**Data for this task:**
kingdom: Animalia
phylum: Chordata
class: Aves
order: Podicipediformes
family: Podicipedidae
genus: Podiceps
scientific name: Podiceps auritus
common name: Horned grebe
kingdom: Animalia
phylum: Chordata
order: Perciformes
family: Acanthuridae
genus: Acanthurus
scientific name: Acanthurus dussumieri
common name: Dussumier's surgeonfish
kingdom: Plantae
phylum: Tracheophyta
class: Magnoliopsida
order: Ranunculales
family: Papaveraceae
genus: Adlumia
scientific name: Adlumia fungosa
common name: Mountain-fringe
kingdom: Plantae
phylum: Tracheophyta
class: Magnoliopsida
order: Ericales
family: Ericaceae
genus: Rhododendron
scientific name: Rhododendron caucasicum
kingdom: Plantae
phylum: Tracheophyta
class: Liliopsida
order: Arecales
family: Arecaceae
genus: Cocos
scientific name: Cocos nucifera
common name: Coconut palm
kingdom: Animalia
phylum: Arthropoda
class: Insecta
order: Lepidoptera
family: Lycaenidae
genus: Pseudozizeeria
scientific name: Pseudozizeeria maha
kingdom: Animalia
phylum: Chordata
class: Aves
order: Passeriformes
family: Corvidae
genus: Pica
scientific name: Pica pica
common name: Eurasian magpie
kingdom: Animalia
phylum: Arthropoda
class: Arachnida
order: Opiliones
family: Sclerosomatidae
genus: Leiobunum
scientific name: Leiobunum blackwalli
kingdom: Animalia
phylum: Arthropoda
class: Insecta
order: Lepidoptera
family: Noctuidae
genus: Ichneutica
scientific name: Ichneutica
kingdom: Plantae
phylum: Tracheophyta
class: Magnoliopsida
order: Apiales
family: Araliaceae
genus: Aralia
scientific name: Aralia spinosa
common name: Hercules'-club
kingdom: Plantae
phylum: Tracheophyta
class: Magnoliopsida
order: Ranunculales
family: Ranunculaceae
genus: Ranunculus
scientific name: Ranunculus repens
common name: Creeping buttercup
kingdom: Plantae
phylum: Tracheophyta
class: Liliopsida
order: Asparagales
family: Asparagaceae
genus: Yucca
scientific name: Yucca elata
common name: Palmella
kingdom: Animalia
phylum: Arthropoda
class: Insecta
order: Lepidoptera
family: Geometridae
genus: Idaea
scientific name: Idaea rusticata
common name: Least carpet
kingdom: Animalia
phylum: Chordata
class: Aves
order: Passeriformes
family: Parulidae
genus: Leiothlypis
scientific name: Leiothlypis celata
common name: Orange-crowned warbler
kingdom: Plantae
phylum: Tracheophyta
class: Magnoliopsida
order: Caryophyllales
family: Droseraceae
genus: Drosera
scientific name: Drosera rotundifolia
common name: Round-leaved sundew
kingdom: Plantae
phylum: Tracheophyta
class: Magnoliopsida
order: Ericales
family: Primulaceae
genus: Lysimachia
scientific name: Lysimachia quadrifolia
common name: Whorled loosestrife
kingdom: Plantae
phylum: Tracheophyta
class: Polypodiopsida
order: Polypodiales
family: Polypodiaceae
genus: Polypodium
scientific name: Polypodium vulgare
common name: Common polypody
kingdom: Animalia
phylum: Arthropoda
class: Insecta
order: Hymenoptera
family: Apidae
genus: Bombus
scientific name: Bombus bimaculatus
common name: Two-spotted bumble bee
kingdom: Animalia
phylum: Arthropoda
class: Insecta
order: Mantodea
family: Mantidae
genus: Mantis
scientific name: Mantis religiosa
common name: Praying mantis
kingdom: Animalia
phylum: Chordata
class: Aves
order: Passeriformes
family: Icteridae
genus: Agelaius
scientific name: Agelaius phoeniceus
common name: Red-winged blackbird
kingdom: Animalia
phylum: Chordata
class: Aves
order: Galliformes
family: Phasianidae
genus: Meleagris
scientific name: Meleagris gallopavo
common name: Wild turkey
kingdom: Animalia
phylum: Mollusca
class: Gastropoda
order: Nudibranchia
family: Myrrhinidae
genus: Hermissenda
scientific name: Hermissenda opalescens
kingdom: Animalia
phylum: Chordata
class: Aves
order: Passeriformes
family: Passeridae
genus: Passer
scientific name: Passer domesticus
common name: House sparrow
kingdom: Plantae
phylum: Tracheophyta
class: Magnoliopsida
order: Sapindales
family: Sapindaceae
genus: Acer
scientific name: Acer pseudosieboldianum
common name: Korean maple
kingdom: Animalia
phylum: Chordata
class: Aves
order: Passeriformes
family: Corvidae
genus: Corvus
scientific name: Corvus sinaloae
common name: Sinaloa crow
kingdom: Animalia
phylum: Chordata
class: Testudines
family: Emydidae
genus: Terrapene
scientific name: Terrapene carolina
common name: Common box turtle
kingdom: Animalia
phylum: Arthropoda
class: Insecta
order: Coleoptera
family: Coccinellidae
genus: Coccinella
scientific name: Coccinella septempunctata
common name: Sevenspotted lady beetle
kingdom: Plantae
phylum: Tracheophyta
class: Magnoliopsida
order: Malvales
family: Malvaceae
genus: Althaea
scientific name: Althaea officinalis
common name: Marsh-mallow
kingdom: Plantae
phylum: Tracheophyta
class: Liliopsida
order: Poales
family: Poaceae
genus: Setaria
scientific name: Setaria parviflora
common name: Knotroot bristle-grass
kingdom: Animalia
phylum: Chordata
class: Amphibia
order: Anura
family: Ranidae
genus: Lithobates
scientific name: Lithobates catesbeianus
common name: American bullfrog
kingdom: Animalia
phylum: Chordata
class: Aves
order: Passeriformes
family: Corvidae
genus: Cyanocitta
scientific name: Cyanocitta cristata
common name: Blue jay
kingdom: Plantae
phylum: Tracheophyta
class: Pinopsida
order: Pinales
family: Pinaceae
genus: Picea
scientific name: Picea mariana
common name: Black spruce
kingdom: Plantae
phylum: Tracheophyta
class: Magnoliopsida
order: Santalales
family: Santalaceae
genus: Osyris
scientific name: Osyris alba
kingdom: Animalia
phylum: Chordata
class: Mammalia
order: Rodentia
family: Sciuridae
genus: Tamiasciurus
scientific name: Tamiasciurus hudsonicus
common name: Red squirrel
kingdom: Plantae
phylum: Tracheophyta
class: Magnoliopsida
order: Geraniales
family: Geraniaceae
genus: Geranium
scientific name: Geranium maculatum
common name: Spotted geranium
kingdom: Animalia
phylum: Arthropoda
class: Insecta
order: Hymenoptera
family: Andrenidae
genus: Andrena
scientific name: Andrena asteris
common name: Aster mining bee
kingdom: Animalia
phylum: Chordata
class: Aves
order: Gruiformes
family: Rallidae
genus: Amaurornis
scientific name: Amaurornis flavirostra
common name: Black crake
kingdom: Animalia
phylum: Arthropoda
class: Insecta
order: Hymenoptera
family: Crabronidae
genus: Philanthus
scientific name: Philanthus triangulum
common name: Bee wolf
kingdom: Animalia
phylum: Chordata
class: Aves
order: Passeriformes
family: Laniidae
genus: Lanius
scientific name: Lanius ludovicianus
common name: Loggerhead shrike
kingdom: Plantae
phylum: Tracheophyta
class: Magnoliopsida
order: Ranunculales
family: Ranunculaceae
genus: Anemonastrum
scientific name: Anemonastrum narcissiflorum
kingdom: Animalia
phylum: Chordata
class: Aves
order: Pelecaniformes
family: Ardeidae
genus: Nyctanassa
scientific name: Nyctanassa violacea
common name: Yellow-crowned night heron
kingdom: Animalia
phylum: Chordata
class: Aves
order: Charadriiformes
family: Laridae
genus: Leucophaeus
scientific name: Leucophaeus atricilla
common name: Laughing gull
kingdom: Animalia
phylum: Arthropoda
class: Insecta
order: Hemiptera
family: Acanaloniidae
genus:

**The request:**
Reproduce the lines above word for word, starting at the line that contains "scientific name: Adlumia fungosa" and stopping after the line that contains "genus: Cocos".

**Solution to this problem:**
scientific name: Adlumia fungosa
common name: Mountain-fringe
kingdom: Plantae
phylum: Tracheophyta
class: Magnoliopsida
order: Ericales
family: Ericaceae
genus: Rhododendron
scientific name: Rhododendron caucasicum
kingdom: Plantae
phylum: Tracheophyta
class: Liliopsida
order: Arecales
family: Arecaceae
genus: Cocos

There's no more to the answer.